用限制酶BamHI完全消化质粒pCaP35J以缺失35S启动子上游的多克隆位点。用PvuII部分消化后，用klenow片段(TAKAPA SHUZOCO.LTD)处理以得到平整末端。经连接将所得的质粒DNA环化，然后导入E.coli DH5α中。从所得的克隆中筛选所需的质粒。用限制酶PstI消化所选出的质粒以插入35S启动子下游的多克隆位点。用klenow片段处理以得到平整末端。用HindIII消化所得的质粒DNA。用自动核苷酸合成仪合成下列合成接头DNA，退火并与HindIII消化的质粒相连。将所得的质粒DNA导入E.coli DH5α。从所得的克隆中筛选所需的质粒pCaP35Y(2837bp)。5 ′-GGAATTCGAGCTCGGTACCCGGGGGATCCTCTAGAGTCGACCTGCAGGCATGCA-3′(SEQ ID NO3)5 ′-CCTTAAGCTCGAGCCATGGGCCCCCTAGGAGATCTCAGCTGGACGTCCGTACGTTCGA-3′(SEQ IDNO4)为了将胭脂碱合成酶的终止子导入pCaP35Y，用SacI和EcoRI消化质粒pBI121(Clontech Co.)，然后用Klenow片段处理SacI-EcoRI片段以得到平整末端，然后将所得的PBI121片段与质粒pCaP35Y相连，其中平整末端正好在35S启动子的HindIII位点下游。将所述质粒DNA导入E.coli DH5α。从所得的克隆中筛选所需质粒。为了将卡那霉素抗性盒导入所选的质粒中，用PvuII消化后者，并与pLGVneo1103(R.Hain et al.(1985)Mol.Gen.Genet.199161)的片段(约1620bp)相连，所述pLGVneo1103的片段是经在章鱼碱合成酶终止子下游的PvuII位点裂解，用Bal 31(TAKAPA SHUZOCO.LTD)处理以产生一缺失，在胭脂碱合成酶启动子上游的EcoRI位点裂解，然后在两端均产生平整末端而得到的。将所得的质粒导入E.coli DH5α。从所得克隆中筛选所需的质粒或植物表达载体pKV1(4828bp)。

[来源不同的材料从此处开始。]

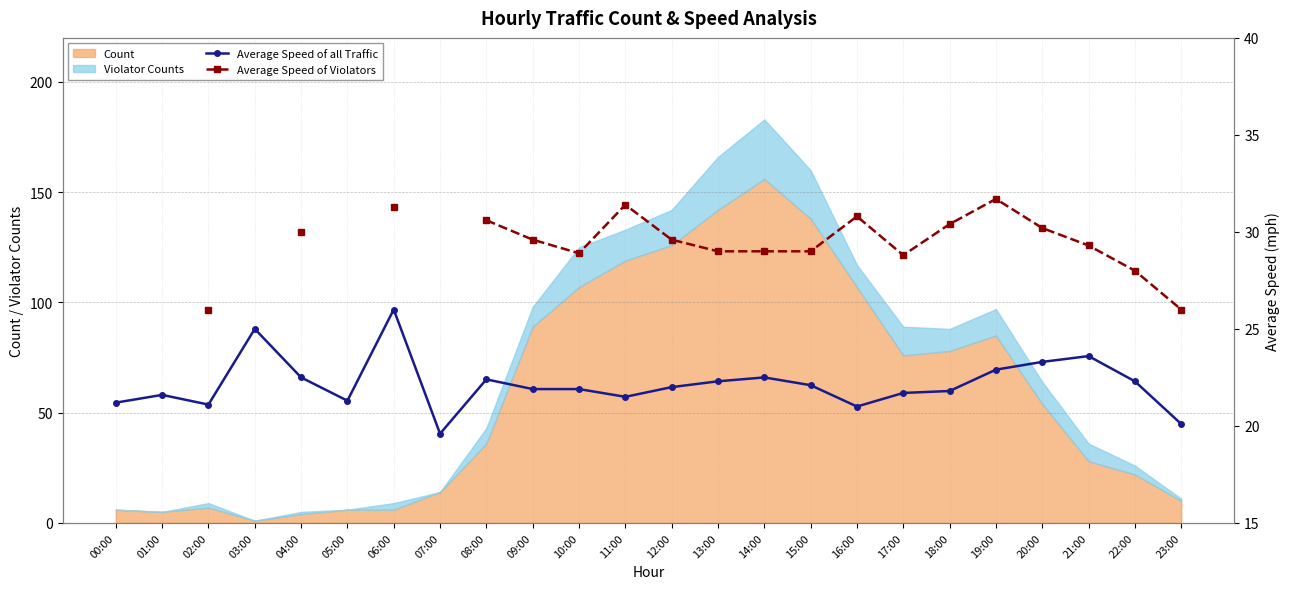

True or false: Average Speed of Violators and Average Speed of all Traffic intersect in this chart.

False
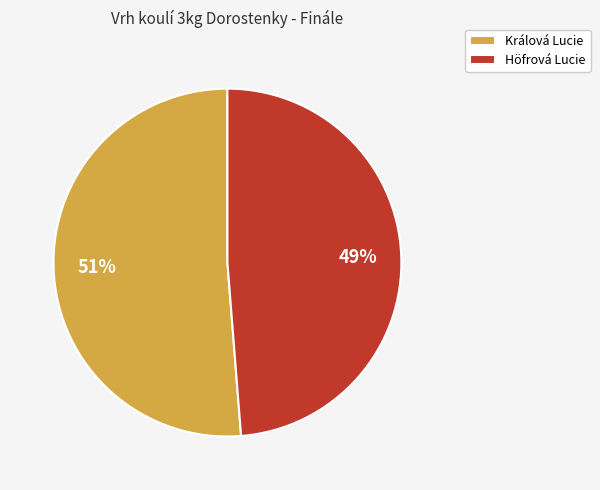

Does Höfrová Lucie account for over 50% of the chart?

No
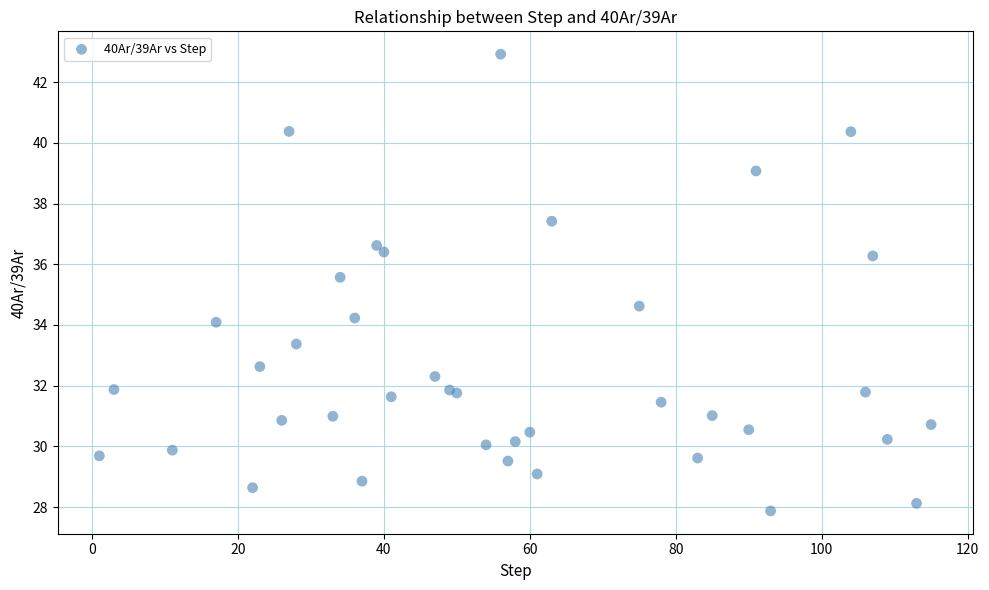

What Y value in the scatter plot is closest to 35?

34.6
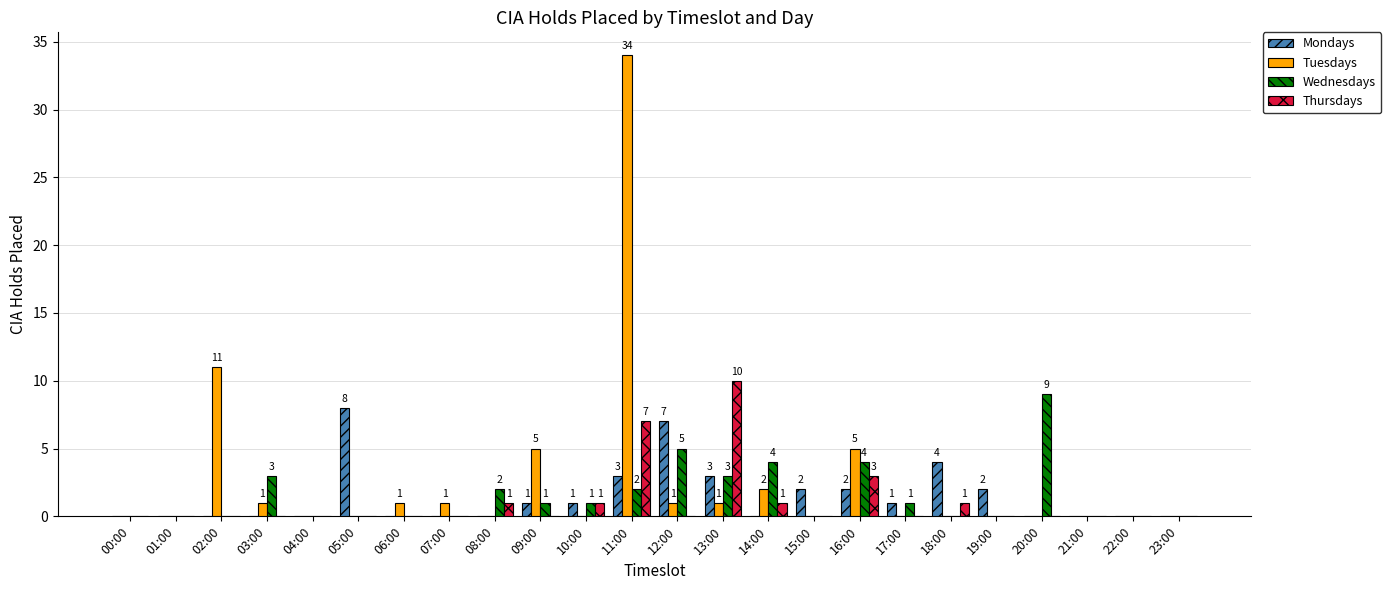

Reading right to left, what are all the values shown in this chart?

Mondays: 23:00=0	22:00=0	21:00=0	20:00=0	19:00=2	18:00=4	17:00=1	16:00=2	15:00=2	14:00=0	13:00=3	12:00=7	11:00=3	10:00=1	09:00=1	08:00=0	07:00=0	06:00=0	05:00=8	04:00=0	03:00=0	02:00=0	01:00=0	00:00=0
Tuesdays: 23:00=0	22:00=0	21:00=0	20:00=0	19:00=0	18:00=0	17:00=0	16:00=5	15:00=0	14:00=2	13:00=1	12:00=1	11:00=34	10:00=0	09:00=5	08:00=0	07:00=1	06:00=1	05:00=0	04:00=0	03:00=1	02:00=11	01:00=0	00:00=0
Wednesdays: 23:00=0	22:00=0	21:00=0	20:00=9	19:00=0	18:00=0	17:00=1	16:00=4	15:00=0	14:00=4	13:00=3	12:00=5	11:00=2	10:00=1	09:00=1	08:00=2	07:00=0	06:00=0	05:00=0	04:00=0	03:00=3	02:00=0	01:00=0	00:00=0
Thursdays: 23:00=0	22:00=0	21:00=0	20:00=0	19:00=0	18:00=1	17:00=0	16:00=3	15:00=0	14:00=1	13:00=10	12:00=0	11:00=7	10:00=1	09:00=0	08:00=1	07:00=0	06:00=0	05:00=0	04:00=0	03:00=0	02:00=0	01:00=0	00:00=0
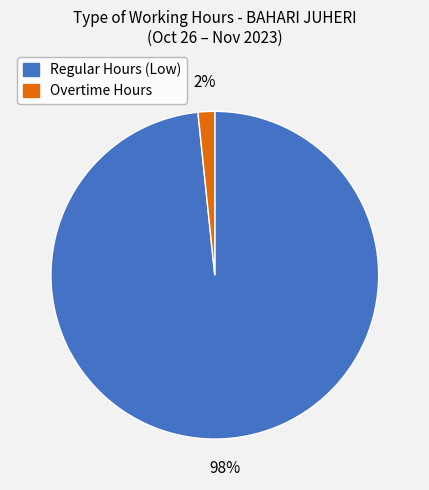

Is there a majority slice in this chart?

Yes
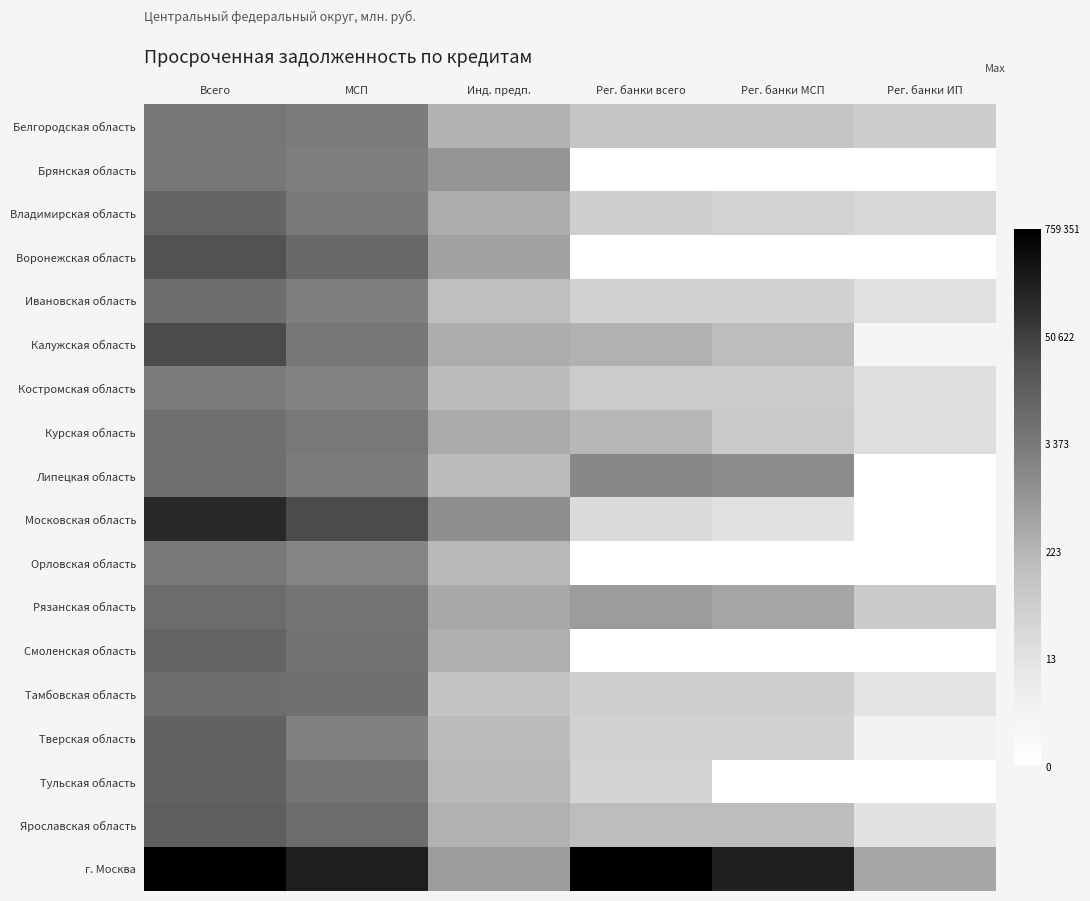

What is the difference between the highest and lowest values at Инд. предп.?

2.4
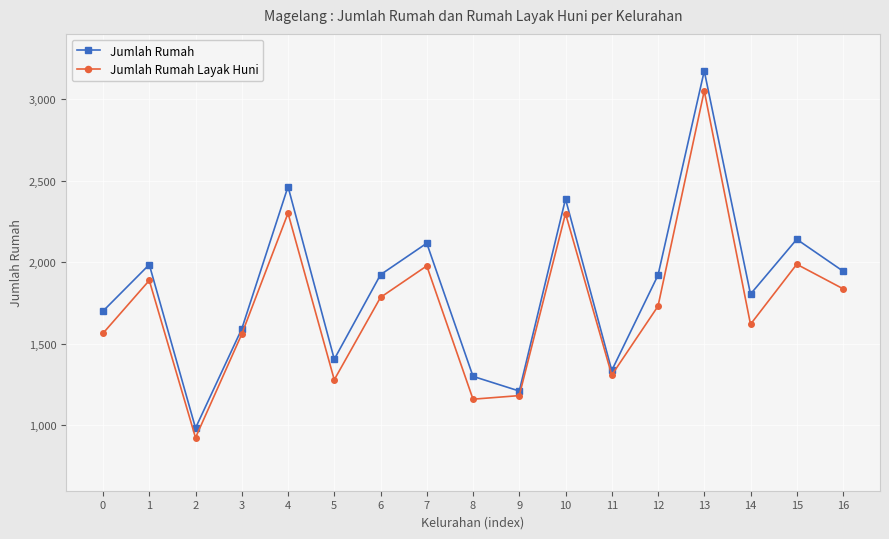

How many distinct data groups are displayed?

2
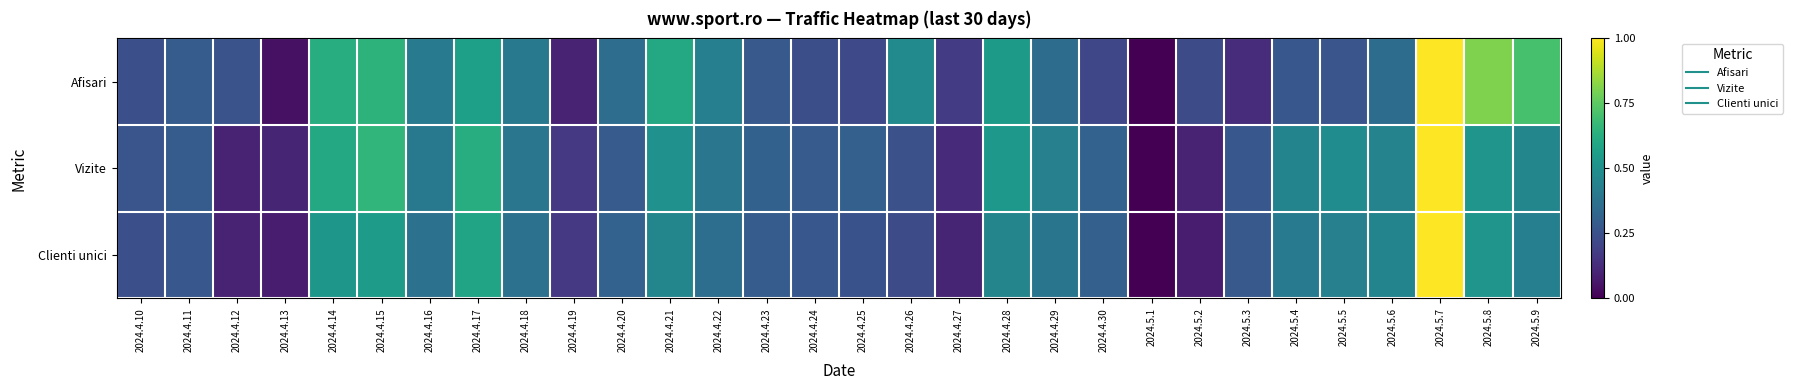

What is the difference between the highest and lowest values at 2024.5.9?

0.3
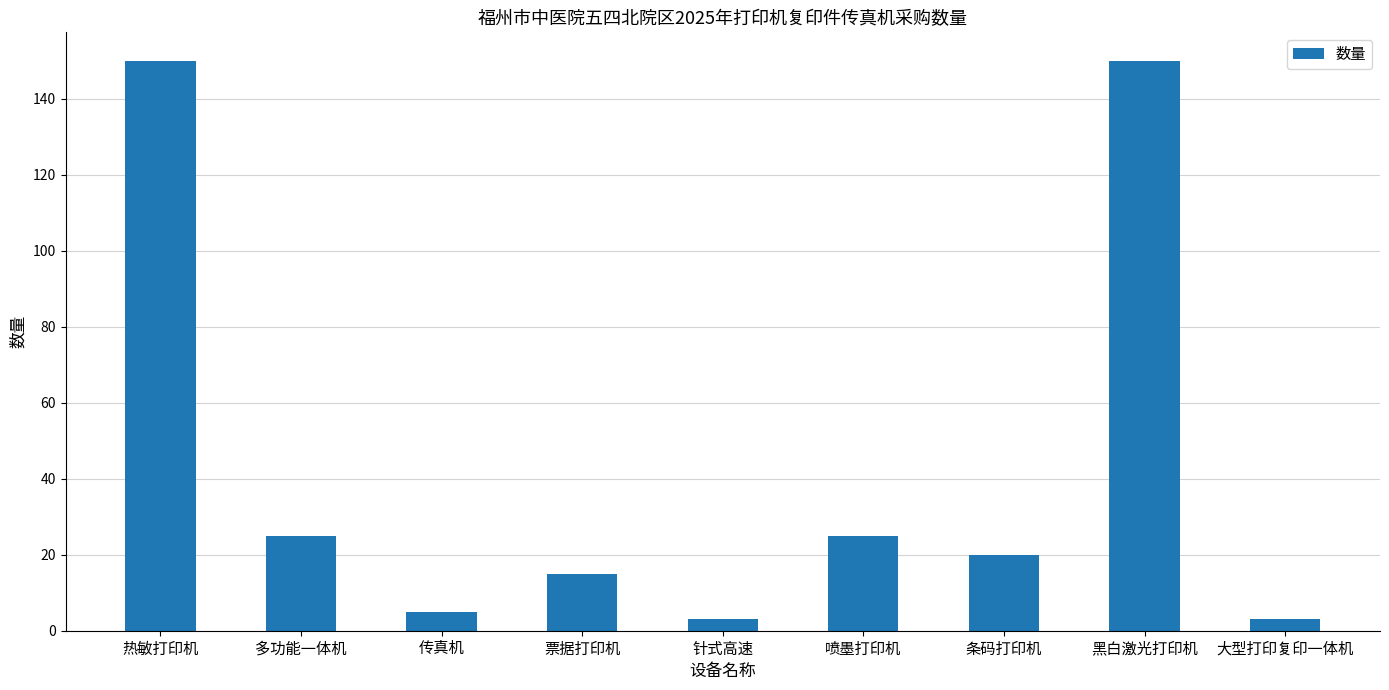

True or false: the data shows 8 at 多功能一体机.

False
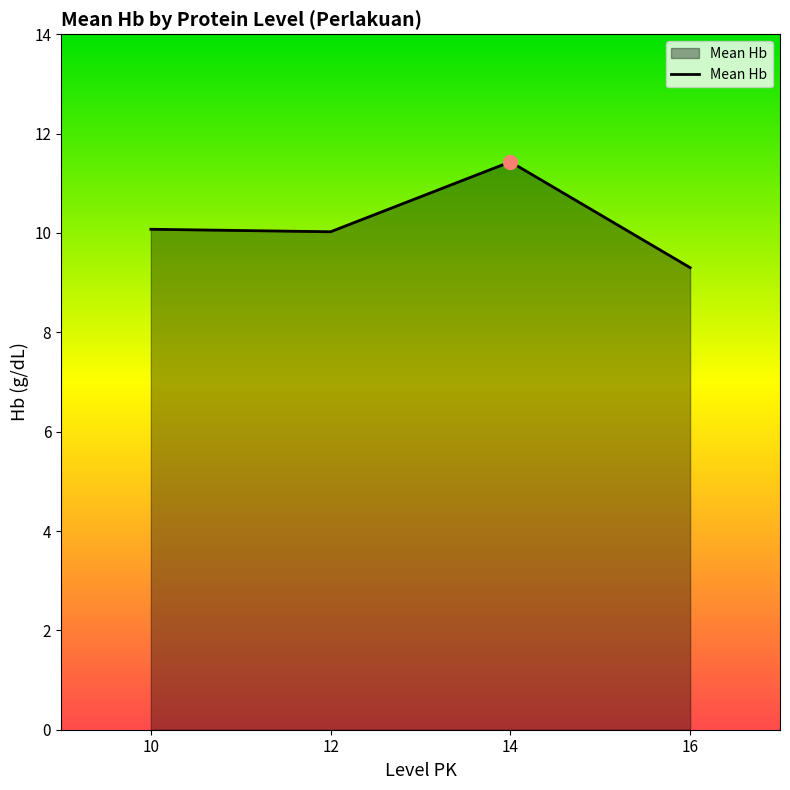

What is the ratio of the value at 10 to the value at 14?

0.9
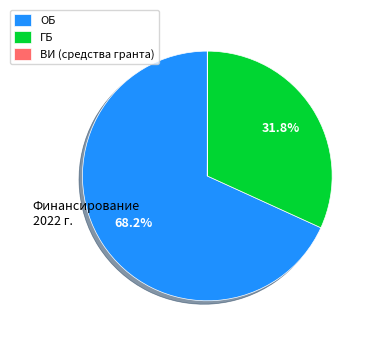

Which category accounts for the majority?

ОБ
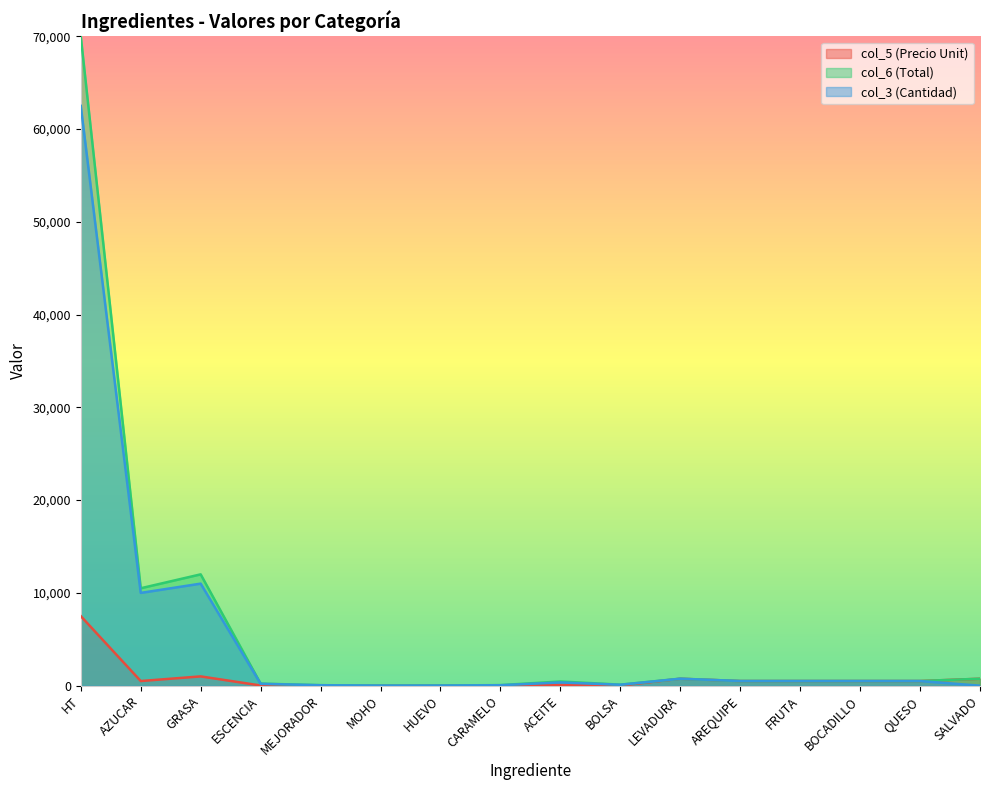

What is the difference between the col_5 (Precio Unit) values at GRASA and FRUTA?

500.0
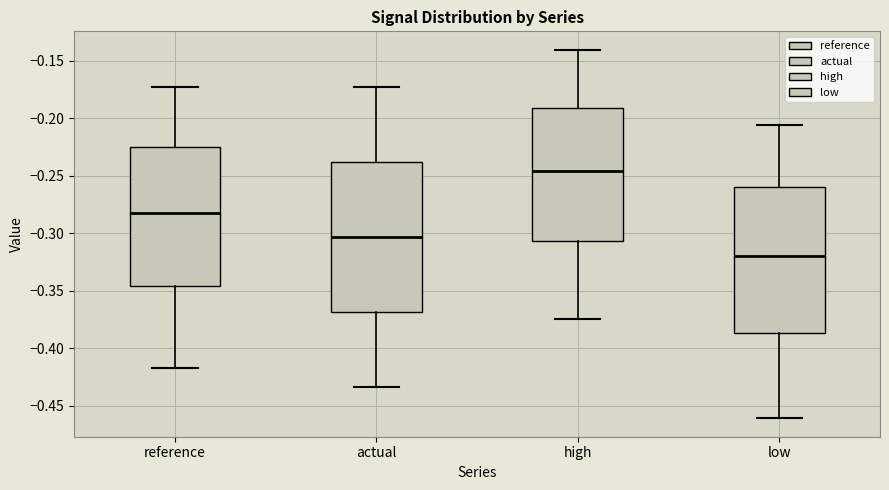

Where is the lower edge of the box for reference on the y-axis? The values are not printed on the chart, so give them approximately, as read against the axis.

-0.345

用限制酶BamHI和SalI在特有的位点消化所制备的pKV1，然后与含ER基团的片段(即pEB23-1的BamHI-SalI片段，约2.3kbp)相连。将所得的质粒DNA导入E.coli DH5α。从所得克隆中筛选所需的ER-表达质粒pKV1-ER23(约7.1kbp)。2)在培养的烟草细胞中瞬时表达ER经电穿孔将ER基因导入培养的烟草细胞中以通过部分修改的Wetanabe法(Y.Wetanabe(1987)FEBS 21965)瞬时表达ER。用碱法纯化质粒pKV1-ER23的DNA分子。用Hirai等人的方法(PlantCell Cultivation Manual，Gakkai Shuppan Center，1982)得到用于瞬时表达ER的培养的烟草细胞。用1％次氯酸钠溶液对烟草种子(鲜黄色品种)东京大学的Hirofumi Uchimiya教授提供的进行消毒，然后使其萌发。将刚萌发的烟草组织植入烟草栽培琼脂培养基(Wurashige-Skoog培养基(Flow Laboratories Co.)，该培养基用2ppm 2，4-二氯苯氧乙酸，3％蔗糖和8％琼脂补充)以便3周后诱发愈伤组织。将给1g愈伤物质悬于50ml烟草栽培培养基(Murashige-Skoog培养基(Flow Laboratories Co.)，用2ppm2，4-二氯苯氧乙酸和3％蔗糖补充)以制备培养的细胞。培养这些烟草细胞直到它们进入对数生长期。通过离心(600rpm，3分)收集培养的细胞，然后悬于由1％Cellulase Onozuka(Yakult Co.)，1％Dricelase(Kyoma Hakko Co.Ltd)，0.1％Pectriase(Seishin Seiyaku Co.)和0.4M D-甘露醇(Wako Pare ChemicalsCo.Ltd.)组成，并用HCl将pH调到5.7的溶液中。于30℃反应90分钟以制备原生质体。经3个循环的离心，于4℃，用0.4M D-甘露醇洗涤反应溶液以除去酶溶液。电穿孔操作包括将1×106细胞悬于0.8ml电穿孔溶液(70mM KCl，5mM MES和0.3M甘露醇)，将悬浮液与10μg pKV1-ER23的DNA分子混合，在电穿孔池(Biorad Co.电极相距0.4cm)中用基因脉冲仪(Biorad Co.)在125μF和300V处理混合物。处理后，用消毒移液管收集溶液，然后在冰上放30分钟。于30℃反应5分钟，将反应溶液再悬于原生质体培养基(Murashrige-Skoog培养基(Flow Laboratory Co.)，用0.2ppm2，4-二氯苯氧乙酸，1％蔗糖和0.4M甘露醇补充，pH调到5.7)中。将细胞放在黑暗中于25℃过夜。然后离心(8,000rpm，3分)收集。将60μl悬浮缓冲液(25mM Tris-HCl，pH 7.0，30mM MgCl2，2mM DTT，2.5mM偏二亚硫酸钾和1mM PMSF)加到细胞中，在旋转仪上将混合物搅拌3分钟。将所得的样品贮于-80℃直到进行引发子结合实验。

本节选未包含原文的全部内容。